Only they all missed something important. The ending is ridiculous. Not just a little bit ridiculous, it's laugh out loud, stunningly off the chart ridiculous. I do not have a problem suspending disbelief in the name of a good time at the movies. When the bus jumped the section of the unfinished freeway in Speed, I knew it was kind of crazy, but I was having such a good time, I didn't care. I can watch Indiana Jones escape a nuclear explosion without loosing any of his greying chest hair all day long (that didn't sound quite the way I meant it to). But sometimes a movie crosses the line to such a degree that it completely ruins the movie.

Spoiler Alert (the next paragraphs give away the ending of 12 Rounds. If you are dying to see this movie without having the ending ruined, then don't read further. Also, don't see the movie trailer, because the ending is shown there as well): In the "twelfth" round, the villain is forcing Cena's girlfriend to pilot a medical helicopter full of cash hidden in a soaking wet body bag to a country that has liberal extradition laws (in case you are wondering, no, this was not the stupid part). While she is trying to take off, Cena arrives at the hospital, makes it up to the roof of the multi-storied building and makes a lengthy leap off the roof to catch one skid of the chopper, where he hangs on for dear life (no, still not to the stupid part). Cena and the villian battle for control of a gun as they hang out the door of the helicopter and precede to shoot various important looking parts of the engine (we know the are important because we get close-ups of liquid pouring out). Finally, they both get inside, where Cena uses his brute Wrestling skills to thrash the villain around the interior, eventually knocking him unconscious.

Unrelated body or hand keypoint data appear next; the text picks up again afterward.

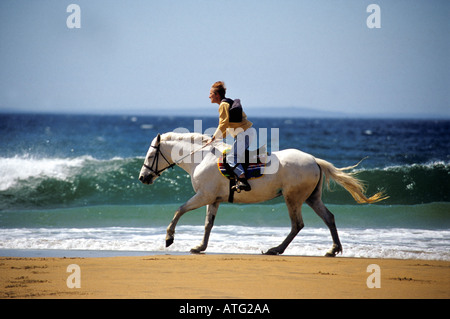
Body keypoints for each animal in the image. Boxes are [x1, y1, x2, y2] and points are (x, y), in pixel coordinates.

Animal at [139, 132, 384, 258]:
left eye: (151, 155)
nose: (143, 178)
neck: (203, 157)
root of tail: (314, 160)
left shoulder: (203, 196)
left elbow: (179, 210)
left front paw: (169, 238)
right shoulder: (213, 200)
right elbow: (208, 224)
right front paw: (200, 247)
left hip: (293, 199)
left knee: (297, 224)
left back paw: (276, 249)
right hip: (311, 198)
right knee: (329, 218)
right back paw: (333, 249)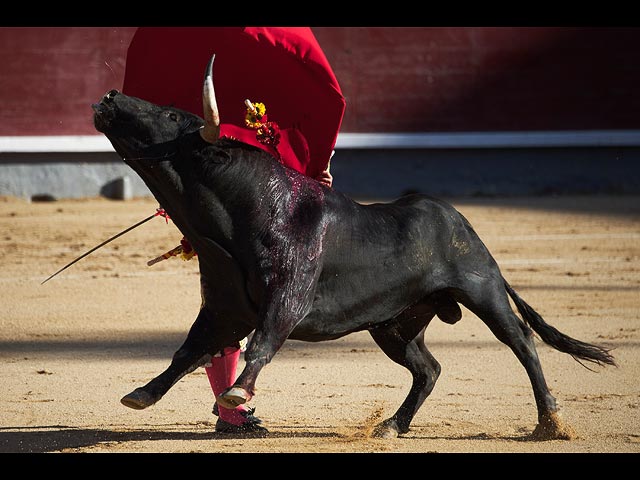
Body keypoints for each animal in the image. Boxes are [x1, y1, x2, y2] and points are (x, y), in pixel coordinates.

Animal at [91, 84, 616, 440]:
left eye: (170, 113)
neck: (243, 213)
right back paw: (392, 425)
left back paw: (551, 422)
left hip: (482, 289)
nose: (111, 96)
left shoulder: (288, 294)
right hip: (394, 324)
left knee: (522, 344)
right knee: (428, 369)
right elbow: (188, 351)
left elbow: (262, 342)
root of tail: (461, 223)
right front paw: (143, 394)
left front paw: (238, 392)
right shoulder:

Problem #1: After all the villain had put him through that day, including the kidnapping of his girlfriend/helicopter pilot, the murder of his partner, blowing up his house and his plumber (you had to be there), and killing an overweight security guard who had a wife and kids (he made sure to point that out just before he died), the audience was more than ready to see Cena grab the guy by the collar and toss him out the door to his deserved death. It's a movie, we can be a bit bloodthirsty. But no, what does he do? He turns his back on him and starts chatting with his girlfriend/chopper pilot about how they might crash. Dumb.

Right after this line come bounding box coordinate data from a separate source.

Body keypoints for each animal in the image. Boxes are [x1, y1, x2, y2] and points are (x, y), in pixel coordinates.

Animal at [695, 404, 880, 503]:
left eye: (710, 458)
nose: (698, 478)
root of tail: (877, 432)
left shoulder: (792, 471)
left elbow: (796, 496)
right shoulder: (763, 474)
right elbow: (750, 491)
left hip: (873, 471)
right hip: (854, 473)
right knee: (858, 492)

The villain attacks again and Cena uses his Wrestler superpowers to stop him, but the villain has one more surprise up his sleeve. He's wired to explode. He laughs, telling them they will all die and he's won the game. Ha Ha. Ha Ha. Ha Ha. (you had to imagine an evil villain laugh right there, otherwise, it was just kind of lame).

Cena, not to be outdone, and because it would really suck for the hero and his girl to die, grabs his girl from her pilot seat and says "Do you trust me?"

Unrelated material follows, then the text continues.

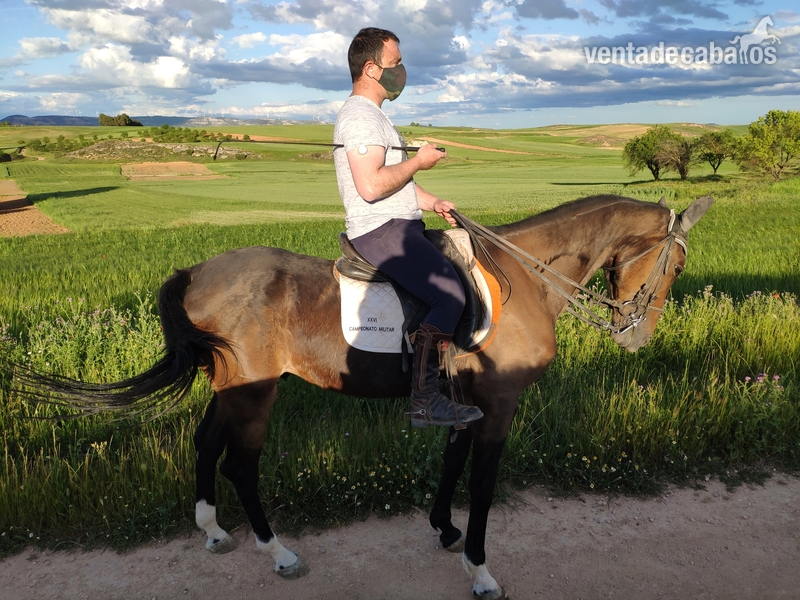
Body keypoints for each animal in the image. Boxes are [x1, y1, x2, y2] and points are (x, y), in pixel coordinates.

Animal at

Problem #2: Cena and girlfriend/helicopter pilot stand on the skid of the helicopter that has been shot up and is about to crash. AMAZINGLY, and without anyone at the controls, the chopper hovers, almost frozen, over a high rise apartment complex. CONVENIENTLY, there is a rooftop pool. With STUNNING precision, Cena and girlfriend/helicopter pilot jump directly into the center of the small pool. The helicopter explodes (actually, the villain exploded and he just happened to still be inside the helicopter) and cash rains down on the pool, but LUCKILY no propellers, burning fuel or large chunks of metallic debris fall on Cena and girlfriend/helicopter pilot.

Cena and girlfriend/helicopter pilot live Happily Ever After.

Back to my point (and I do have one, believe it or not): How did someone involved, out the hundreds of people involved on this film, not say to someone at some point, "you know, that ending is kind of stupid." And how did that not start a chain reaction of agreements that YES, that ending IS kind of stupid. There are probably 500 better ways to end the movie than what is there, and yet no one had the nerve, brains, guts or common sense to suggest them. You'd think this film was made by the execs at AIG.